Turn the lines between the one holding "was filled, **12:50**" and the one holding "Time: **9:02**", inclusive, into a numbered list with no blank lines, using only those lines. Keep the pictures out of your list.

-- Begin Records supplied --

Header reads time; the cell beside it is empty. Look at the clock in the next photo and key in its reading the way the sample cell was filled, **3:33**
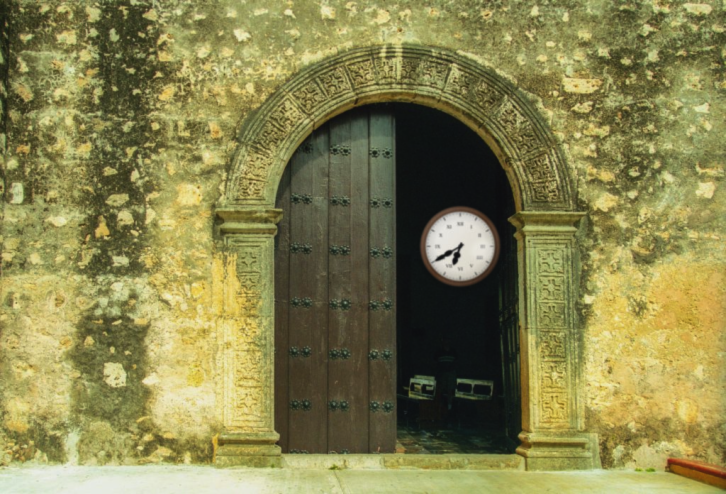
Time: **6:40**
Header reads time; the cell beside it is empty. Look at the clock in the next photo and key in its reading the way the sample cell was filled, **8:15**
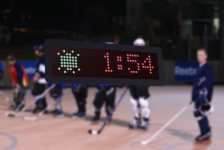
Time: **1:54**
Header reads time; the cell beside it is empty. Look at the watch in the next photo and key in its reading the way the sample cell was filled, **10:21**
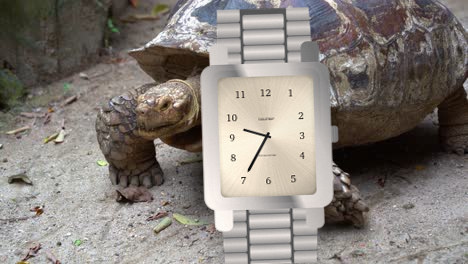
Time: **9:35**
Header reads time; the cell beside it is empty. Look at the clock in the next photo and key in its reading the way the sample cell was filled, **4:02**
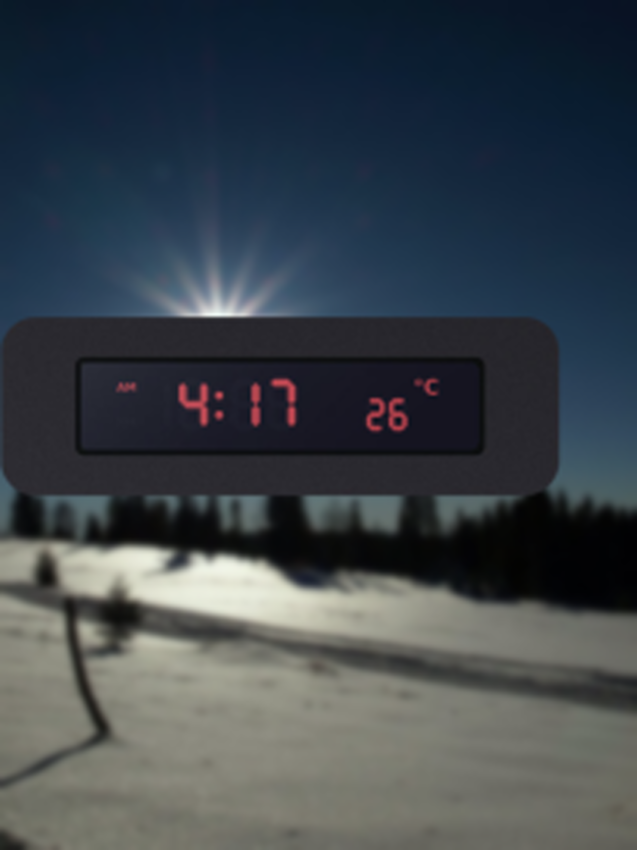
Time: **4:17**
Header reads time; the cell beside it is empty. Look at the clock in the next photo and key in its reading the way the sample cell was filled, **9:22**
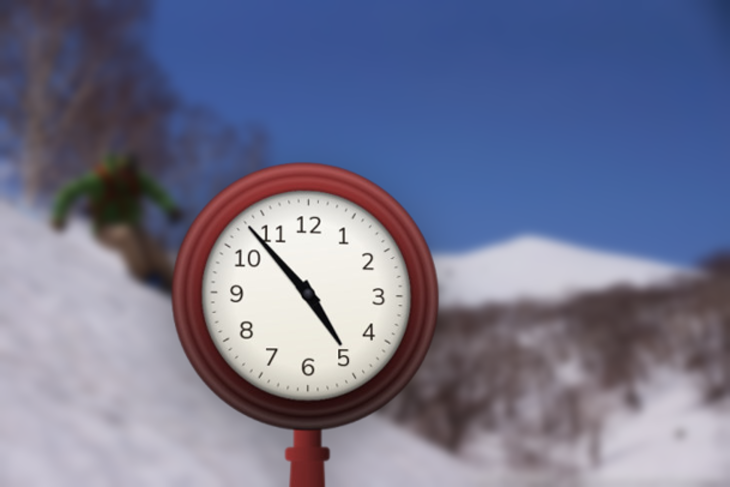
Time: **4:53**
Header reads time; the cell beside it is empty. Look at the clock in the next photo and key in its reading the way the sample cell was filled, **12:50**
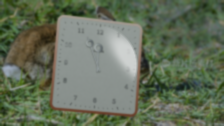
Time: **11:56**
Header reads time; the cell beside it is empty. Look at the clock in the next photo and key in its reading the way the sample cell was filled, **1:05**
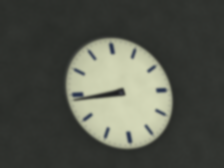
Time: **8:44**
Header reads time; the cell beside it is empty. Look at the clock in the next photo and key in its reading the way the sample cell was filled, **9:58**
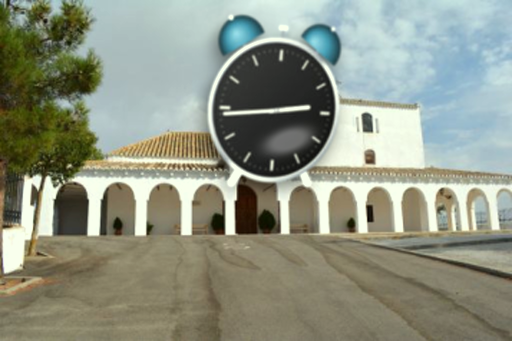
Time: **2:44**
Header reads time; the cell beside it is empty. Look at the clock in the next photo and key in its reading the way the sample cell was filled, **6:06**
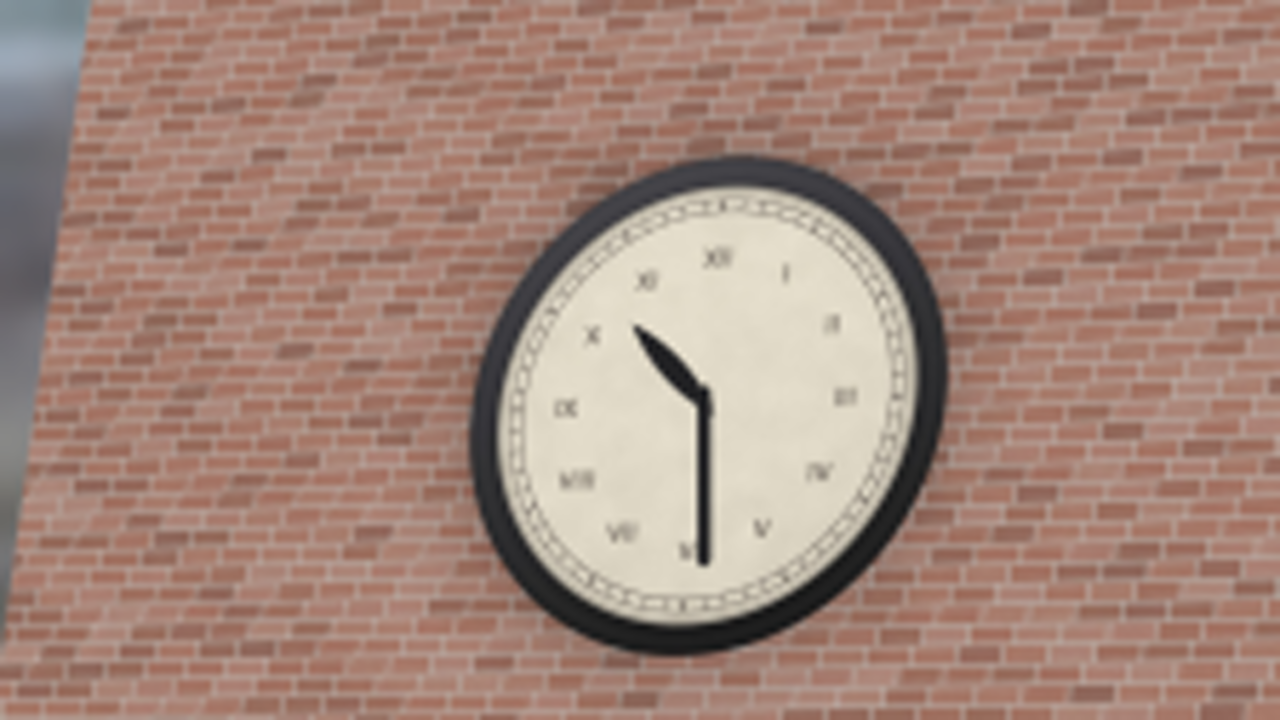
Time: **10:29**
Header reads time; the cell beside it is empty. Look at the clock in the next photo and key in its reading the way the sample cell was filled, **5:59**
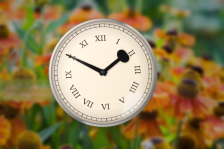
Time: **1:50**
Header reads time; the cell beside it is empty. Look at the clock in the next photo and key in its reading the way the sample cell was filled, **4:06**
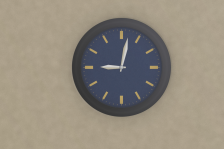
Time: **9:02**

-- End Records supplied --
-- Begin Records supplied --

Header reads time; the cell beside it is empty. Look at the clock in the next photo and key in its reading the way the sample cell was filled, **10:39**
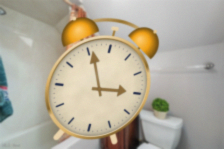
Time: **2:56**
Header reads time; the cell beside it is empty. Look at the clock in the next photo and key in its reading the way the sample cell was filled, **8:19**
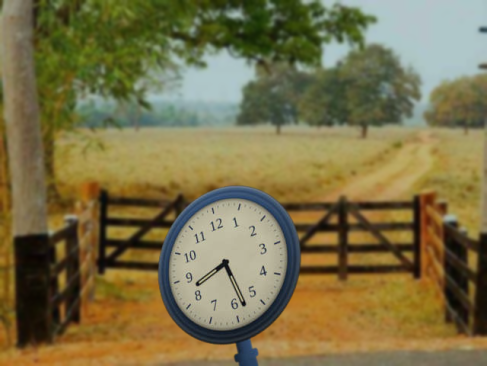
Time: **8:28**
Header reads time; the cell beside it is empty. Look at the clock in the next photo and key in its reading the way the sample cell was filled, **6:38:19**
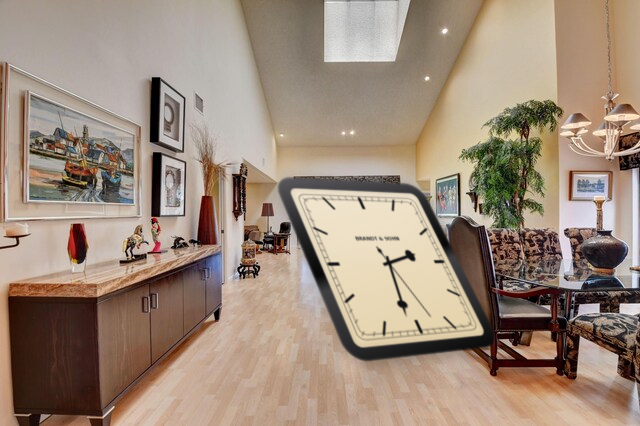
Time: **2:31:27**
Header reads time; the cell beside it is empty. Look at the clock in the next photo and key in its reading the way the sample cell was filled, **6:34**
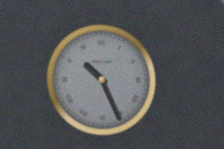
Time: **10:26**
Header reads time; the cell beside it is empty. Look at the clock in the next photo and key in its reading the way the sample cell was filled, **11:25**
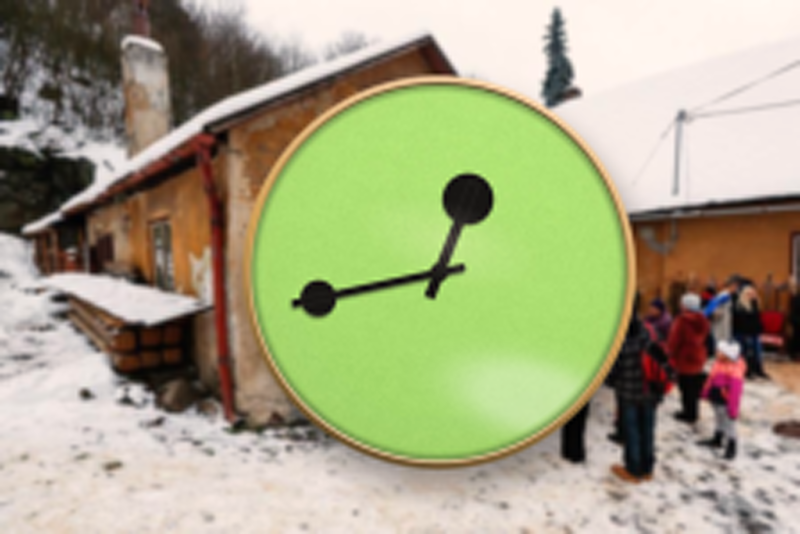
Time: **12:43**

-- End Records supplied --

Expected answer ->
1. Header reads time; the cell beside it is empty. Look at the clock in the next photo and key in its reading the way the sample cell was filled, **12:50**
2. Time: **11:56**
3. Header reads time; the cell beside it is empty. Look at the clock in the next photo and key in its reading the way the sample cell was filled, **1:05**
4. Time: **8:44**
5. Header reads time; the cell beside it is empty. Look at the clock in the next photo and key in its reading the way the sample cell was filled, **9:58**
6. Time: **2:44**
7. Header reads time; the cell beside it is empty. Look at the clock in the next photo and key in its reading the way the sample cell was filled, **6:06**
8. Time: **10:29**
9. Header reads time; the cell beside it is empty. Look at the clock in the next photo and key in its reading the way the sample cell was filled, **5:59**
10. Time: **1:50**
11. Header reads time; the cell beside it is empty. Look at the clock in the next photo and key in its reading the way the sample cell was filled, **4:06**
12. Time: **9:02**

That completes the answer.